▸ EXERCISE TASK: Please format every line that follows as a JSON list of strings, one string per line, leaving out blank lines.

▸ DATA EXTRACT:
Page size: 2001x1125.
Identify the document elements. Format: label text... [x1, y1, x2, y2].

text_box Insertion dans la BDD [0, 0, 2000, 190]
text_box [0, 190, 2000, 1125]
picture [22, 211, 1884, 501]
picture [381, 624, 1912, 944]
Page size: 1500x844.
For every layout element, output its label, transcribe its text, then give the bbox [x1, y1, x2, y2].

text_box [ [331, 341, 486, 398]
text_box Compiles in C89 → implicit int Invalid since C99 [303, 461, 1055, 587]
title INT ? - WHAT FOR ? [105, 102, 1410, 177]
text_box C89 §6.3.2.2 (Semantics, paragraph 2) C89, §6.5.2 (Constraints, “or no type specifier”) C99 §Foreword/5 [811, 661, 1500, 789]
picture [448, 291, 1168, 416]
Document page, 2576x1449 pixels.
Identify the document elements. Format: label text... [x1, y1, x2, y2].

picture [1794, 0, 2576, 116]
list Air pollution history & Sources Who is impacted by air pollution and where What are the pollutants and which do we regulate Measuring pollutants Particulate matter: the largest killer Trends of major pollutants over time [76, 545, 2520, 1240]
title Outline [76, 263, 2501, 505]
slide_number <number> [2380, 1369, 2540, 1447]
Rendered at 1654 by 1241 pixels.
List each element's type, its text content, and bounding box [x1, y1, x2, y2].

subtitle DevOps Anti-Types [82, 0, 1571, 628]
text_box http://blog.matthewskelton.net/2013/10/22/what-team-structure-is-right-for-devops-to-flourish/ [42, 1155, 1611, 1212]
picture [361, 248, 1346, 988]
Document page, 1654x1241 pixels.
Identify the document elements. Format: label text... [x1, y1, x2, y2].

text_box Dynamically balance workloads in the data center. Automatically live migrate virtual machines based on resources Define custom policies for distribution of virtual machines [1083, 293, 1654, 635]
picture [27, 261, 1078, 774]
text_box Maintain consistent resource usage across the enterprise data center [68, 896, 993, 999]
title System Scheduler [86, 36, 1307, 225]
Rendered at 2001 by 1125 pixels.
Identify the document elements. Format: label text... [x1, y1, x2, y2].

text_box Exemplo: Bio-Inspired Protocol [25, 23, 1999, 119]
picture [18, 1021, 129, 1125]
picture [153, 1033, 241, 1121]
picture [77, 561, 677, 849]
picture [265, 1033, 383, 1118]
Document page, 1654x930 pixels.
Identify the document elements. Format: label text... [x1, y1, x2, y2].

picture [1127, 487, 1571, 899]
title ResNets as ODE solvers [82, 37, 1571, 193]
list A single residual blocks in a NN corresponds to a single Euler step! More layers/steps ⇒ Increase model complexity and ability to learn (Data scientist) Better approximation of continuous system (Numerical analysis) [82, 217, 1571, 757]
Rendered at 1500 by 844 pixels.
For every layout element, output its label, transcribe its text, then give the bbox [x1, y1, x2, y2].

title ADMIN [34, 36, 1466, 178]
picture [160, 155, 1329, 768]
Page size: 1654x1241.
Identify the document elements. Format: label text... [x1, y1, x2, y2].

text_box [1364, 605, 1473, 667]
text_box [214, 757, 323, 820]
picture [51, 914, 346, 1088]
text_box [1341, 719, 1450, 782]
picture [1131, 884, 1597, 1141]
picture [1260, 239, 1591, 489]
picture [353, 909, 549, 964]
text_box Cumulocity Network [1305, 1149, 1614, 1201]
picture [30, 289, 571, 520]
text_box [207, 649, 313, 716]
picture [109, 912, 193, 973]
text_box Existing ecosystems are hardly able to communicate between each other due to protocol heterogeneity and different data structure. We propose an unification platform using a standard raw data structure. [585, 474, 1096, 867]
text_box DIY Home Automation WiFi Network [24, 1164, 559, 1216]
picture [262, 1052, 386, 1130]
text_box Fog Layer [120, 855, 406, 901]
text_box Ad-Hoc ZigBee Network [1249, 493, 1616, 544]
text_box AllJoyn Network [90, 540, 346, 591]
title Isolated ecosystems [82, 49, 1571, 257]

▸ SOLUTION TO THIS PROBLEM:
[
  "Page size: 2001x1125.",
  "Identify the document elements. Format: label text... [x1, y1, x2, y2].",
  "text_box Insertion dans la BDD [0, 0, 2000, 190]",
  "text_box [0, 190, 2000, 1125]",
  "picture [22, 211, 1884, 501]",
  "picture [381, 624, 1912, 944]",
  "Page size: 1500x844.",
  "For every layout element, output its label, transcribe its text, then give the bbox [x1, y1, x2, y2].",
  "text_box [ [331, 341, 486, 398]",
  "text_box Compiles in C89 → implicit int Invalid since C99 [303, 461, 1055, 587]",
  "title INT ? - WHAT FOR ? [105, 102, 1410, 177]",
  "text_box C89 §6.3.2.2 (Semantics, paragraph 2) C89, §6.5.2 (Constraints, “or no type specifier”) C99 §Foreword/5 [811, 661, 1500, 789]",
  "picture [448, 291, 1168, 416]",
  "Document page, 2576x1449 pixels.",
  "Identify the document elements. Format: label text... [x1, y1, x2, y2].",
  "picture [1794, 0, 2576, 116]",
  "list Air pollution history & Sources Who is impacted by air pollution and where What are the pollutants and which do we regulate Measuring pollutants Particulate matter: the largest killer Trends of major pollutants over time [76, 545, 2520, 1240]",
  "title Outline [76, 263, 2501, 505]",
  "slide_number <number> [2380, 1369, 2540, 1447]",
  "Rendered at 1654 by 1241 pixels.",
  "List each element's type, its text content, and bounding box [x1, y1, x2, y2].",
  "subtitle DevOps Anti-Types [82, 0, 1571, 628]",
  "text_box http://blog.matthewskelton.net/2013/10/22/what-team-structure-is-right-for-devops-to-flourish/ [42, 1155, 1611, 1212]",
  "picture [361, 248, 1346, 988]",
  "Document page, 1654x1241 pixels.",
  "Identify the document elements. Format: label text... [x1, y1, x2, y2].",
  "text_box Dynamically balance workloads in the data center. Automatically live migrate virtual machines based on resources Define custom policies for distribution of virtual machines [1083, 293, 1654, 635]",
  "picture [27, 261, 1078, 774]",
  "text_box Maintain consistent resource usage across the enterprise data center [68, 896, 993, 999]",
  "title System Scheduler [86, 36, 1307, 225]",
  "Rendered at 2001 by 1125 pixels.",
  "Identify the document elements. Format: label text... [x1, y1, x2, y2].",
  "text_box Exemplo: Bio-Inspired Protocol [25, 23, 1999, 119]",
  "picture [18, 1021, 129, 1125]",
  "picture [153, 1033, 241, 1121]",
  "picture [77, 561, 677, 849]",
  "picture [265, 1033, 383, 1118]",
  "Document page, 1654x930 pixels.",
  "Identify the document elements. Format: label text... [x1, y1, x2, y2].",
  "picture [1127, 487, 1571, 899]",
  "title ResNets as ODE solvers [82, 37, 1571, 193]",
  "list A single residual blocks in a NN corresponds to a single Euler step! More layers/steps ⇒ Increase model complexity and ability to learn (Data scientist) Better approximation of continuous system (Numerical analysis) [82, 217, 1571, 757]",
  "Rendered at 1500 by 844 pixels.",
  "For every layout element, output its label, transcribe its text, then give the bbox [x1, y1, x2, y2].",
  "title ADMIN [34, 36, 1466, 178]",
  "picture [160, 155, 1329, 768]",
  "Page size: 1654x1241.",
  "Identify the document elements. Format: label text... [x1, y1, x2, y2].",
  "text_box [1364, 605, 1473, 667]",
  "text_box [214, 757, 323, 820]",
  "picture [51, 914, 346, 1088]",
  "text_box [1341, 719, 1450, 782]",
  "picture [1131, 884, 1597, 1141]",
  "picture [1260, 239, 1591, 489]",
  "picture [353, 909, 549, 964]",
  "text_box Cumulocity Network [1305, 1149, 1614, 1201]",
  "picture [30, 289, 571, 520]",
  "text_box [207, 649, 313, 716]",
  "picture [109, 912, 193, 973]",
  "text_box Existing ecosystems are hardly able to communicate between each other due to protocol heterogeneity and different data structure. We propose an unification platform using a standard raw data structure. [585, 474, 1096, 867]",
  "text_box DIY Home Automation WiFi Network [24, 1164, 559, 1216]",
  "picture [262, 1052, 386, 1130]",
  "text_box Fog Layer [120, 855, 406, 901]",
  "text_box Ad-Hoc ZigBee Network [1249, 493, 1616, 544]",
  "text_box AllJoyn Network [90, 540, 346, 591]",
  "title Isolated ecosystems [82, 49, 1571, 257]"
]